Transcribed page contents
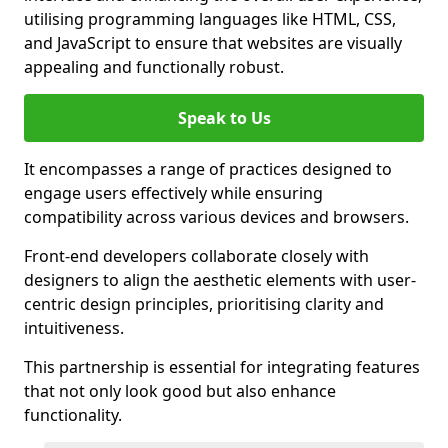
utilising programming languages like HTML, CSS,
and JavaScript to ensure that websites are visually
appealing and functionally robust.
Speak to Us
It encompasses a range of practices designed to
engage users effectively while ensuring
compatibility across various devices and browsers.
Front-end developers collaborate closely with
designers to align the aesthetic elements with user-
centric design principles, prioritising clarity and
intuitiveness.
This partnership is essential for integrating features
that not only look good but also enhance
functionality.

Task objective:
Repeat only the stretch of lines starting at the one containing "engage users effectively while ensuring" and running to the final line of the entries above.

Answer to the exercise:
engage users effectively while ensuring
compatibility across various devices and browsers.
Front-end developers collaborate closely with
designers to align the aesthetic elements with user-
centric design principles, prioritising clarity and
intuitiveness.
This partnership is essential for integrating features
that not only look good but also enhance
functionality.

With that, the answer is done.